Originaltitel: Stick__Herstellungsland: USA__Erscheinungsjahr: 1985__Regie: Burt Reynolds__Darsteller: Burt Reynolds, Candice Bergen, Dar Robinson, George Segal, Charles Durning, Castulo Guerra, José Pérez, Gary Carlos Cervantes, Richard L. Duran, Tricia Leigh Fisher, Leonard P. Geer, Jorge Gil, Richard Lawson u.a. |
Manche nannten ihn Gator. Andere wiederum Stick. Einen großen Unterschied hat es nie gemacht. Der Mann dahinter war eben einfach Burt; ein ausgekochter, ausgebuffter Supertyp, der Frauen liebte und die Katzen tanzen ließ. Jemand, der mit ironisch gehobener Augenbraue über den eigenen Schnauzbart lugte und niemals ernstzunehmen schien, was sich ihm dahinter bot. Da musste sich Schriftsteller und Drehbuchautor Elmore Leonard ja eigentlich nicht wundern, dass er seinen eigenen Roman und das daraus entwickelte Skript in der Filmadaption „Sie nannten ihn Stick“ kaum mehr wiedererkannte; die war ja schließlich durch die Brille des verschmitzten Burt gefilmt.
Dabei wollte Burt Elmore ja eigentlich durchaus gerecht werden. Er durfte aber nicht. Nach Fertigstellung trug der Actor-Director seine vierte Regiearbeit voller Stolz und Überzeugung zu den Universal-Bossen, nur um sich von denen einen Rüffel abzuholen. Ferner den Auftrag, noch ein paar Kanten abzufeilen, ach was, den halben Film neu zu drehen. Auf dass der potenzielle Kinogänger sich an noch mehr Action, an noch mehr Tempo und noch mehr Aufregung erfreuen möge.

__Datenabschnitt__.
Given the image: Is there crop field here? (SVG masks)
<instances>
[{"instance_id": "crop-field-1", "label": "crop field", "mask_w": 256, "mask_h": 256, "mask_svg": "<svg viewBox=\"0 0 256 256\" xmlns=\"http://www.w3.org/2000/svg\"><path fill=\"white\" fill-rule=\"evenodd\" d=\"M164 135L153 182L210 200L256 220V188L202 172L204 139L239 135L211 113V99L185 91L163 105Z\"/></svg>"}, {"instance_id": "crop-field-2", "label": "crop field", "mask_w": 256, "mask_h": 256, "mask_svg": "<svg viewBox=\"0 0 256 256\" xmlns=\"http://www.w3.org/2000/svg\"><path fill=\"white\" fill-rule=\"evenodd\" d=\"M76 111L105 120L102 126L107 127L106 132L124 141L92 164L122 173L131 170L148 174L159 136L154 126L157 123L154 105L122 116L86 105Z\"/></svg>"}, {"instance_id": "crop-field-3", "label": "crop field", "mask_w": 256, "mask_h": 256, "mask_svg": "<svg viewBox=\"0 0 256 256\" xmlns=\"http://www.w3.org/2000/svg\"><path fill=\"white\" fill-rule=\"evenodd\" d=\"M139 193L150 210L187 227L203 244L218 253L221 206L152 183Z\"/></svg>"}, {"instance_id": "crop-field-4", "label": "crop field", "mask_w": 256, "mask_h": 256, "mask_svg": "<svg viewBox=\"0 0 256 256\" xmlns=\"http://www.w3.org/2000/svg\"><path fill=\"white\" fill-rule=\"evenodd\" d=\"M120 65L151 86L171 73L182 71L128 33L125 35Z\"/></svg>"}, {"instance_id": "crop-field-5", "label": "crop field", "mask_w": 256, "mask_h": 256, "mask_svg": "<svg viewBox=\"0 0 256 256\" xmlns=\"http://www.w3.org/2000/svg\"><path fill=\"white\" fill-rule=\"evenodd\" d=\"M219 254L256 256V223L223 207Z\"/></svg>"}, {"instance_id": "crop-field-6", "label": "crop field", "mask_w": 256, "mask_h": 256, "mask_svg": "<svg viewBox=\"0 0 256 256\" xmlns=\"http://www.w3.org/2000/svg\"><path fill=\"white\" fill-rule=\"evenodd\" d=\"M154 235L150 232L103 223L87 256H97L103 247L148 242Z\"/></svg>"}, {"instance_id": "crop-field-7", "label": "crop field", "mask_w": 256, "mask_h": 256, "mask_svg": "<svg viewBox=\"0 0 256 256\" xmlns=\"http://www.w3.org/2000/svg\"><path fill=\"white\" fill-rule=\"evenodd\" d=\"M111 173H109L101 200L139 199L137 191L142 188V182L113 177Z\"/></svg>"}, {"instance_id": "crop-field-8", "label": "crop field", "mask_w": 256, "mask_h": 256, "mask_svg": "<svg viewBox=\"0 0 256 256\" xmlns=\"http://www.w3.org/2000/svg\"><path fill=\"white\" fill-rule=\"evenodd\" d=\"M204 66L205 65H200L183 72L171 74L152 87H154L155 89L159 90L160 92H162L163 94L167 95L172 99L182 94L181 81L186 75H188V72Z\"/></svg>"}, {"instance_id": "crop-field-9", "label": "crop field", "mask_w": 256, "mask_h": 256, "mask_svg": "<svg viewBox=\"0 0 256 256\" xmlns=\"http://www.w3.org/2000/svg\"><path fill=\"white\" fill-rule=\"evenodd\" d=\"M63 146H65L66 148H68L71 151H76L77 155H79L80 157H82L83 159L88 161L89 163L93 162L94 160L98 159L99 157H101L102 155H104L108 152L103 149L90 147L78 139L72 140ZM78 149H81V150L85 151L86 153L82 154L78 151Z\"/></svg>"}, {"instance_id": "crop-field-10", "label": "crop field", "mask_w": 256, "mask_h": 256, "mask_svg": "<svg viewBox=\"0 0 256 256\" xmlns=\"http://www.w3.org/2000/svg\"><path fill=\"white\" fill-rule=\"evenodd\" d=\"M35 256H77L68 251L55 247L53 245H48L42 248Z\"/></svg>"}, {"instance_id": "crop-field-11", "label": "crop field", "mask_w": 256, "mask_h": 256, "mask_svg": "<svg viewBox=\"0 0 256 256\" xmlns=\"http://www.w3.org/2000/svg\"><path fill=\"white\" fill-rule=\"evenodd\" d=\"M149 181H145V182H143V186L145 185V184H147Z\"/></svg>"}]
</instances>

__Durchzuführende Aufgabe__.
Beantworte diese Fragen zum Text über den Film „Stick“:
1. Wer führte bei dem Film Regie?
2. Unter welchem Titel erschien die Filmadaption laut Text?
3. Die wievielte Regiearbeit war der Film für den Actor-Director?

__Schriftliche Lösung__.
1. Burt Reynolds
2. „Sie nannten ihn Stick“
3. Seine vierte Regiearbeit